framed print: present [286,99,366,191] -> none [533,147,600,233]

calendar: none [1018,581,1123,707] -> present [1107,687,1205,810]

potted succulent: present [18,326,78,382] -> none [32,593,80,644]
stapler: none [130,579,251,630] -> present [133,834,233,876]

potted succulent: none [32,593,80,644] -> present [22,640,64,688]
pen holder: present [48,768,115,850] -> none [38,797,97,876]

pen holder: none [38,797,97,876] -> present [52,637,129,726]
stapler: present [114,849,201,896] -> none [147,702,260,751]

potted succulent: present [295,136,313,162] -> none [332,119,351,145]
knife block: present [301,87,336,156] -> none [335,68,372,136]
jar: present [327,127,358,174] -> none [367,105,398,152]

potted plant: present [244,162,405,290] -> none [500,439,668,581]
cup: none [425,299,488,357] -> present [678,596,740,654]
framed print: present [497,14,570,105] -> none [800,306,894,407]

━━━━━━━━━━━━━━━━━━━━━━━━━━━━━━

■ **Instructions for the task**
Send back exactly the lines of the listing above starting at the one with "pen holder: none" and ending at the one with "cup: none [425,299,488,357]", inclusive, and no others.

■ **Output for this task**
pen holder: none [38,797,97,876] -> present [52,637,129,726]
stapler: present [114,849,201,896] -> none [147,702,260,751]

potted succulent: present [295,136,313,162] -> none [332,119,351,145]
knife block: present [301,87,336,156] -> none [335,68,372,136]
jar: present [327,127,358,174] -> none [367,105,398,152]

potted plant: present [244,162,405,290] -> none [500,439,668,581]
cup: none [425,299,488,357] -> present [678,596,740,654]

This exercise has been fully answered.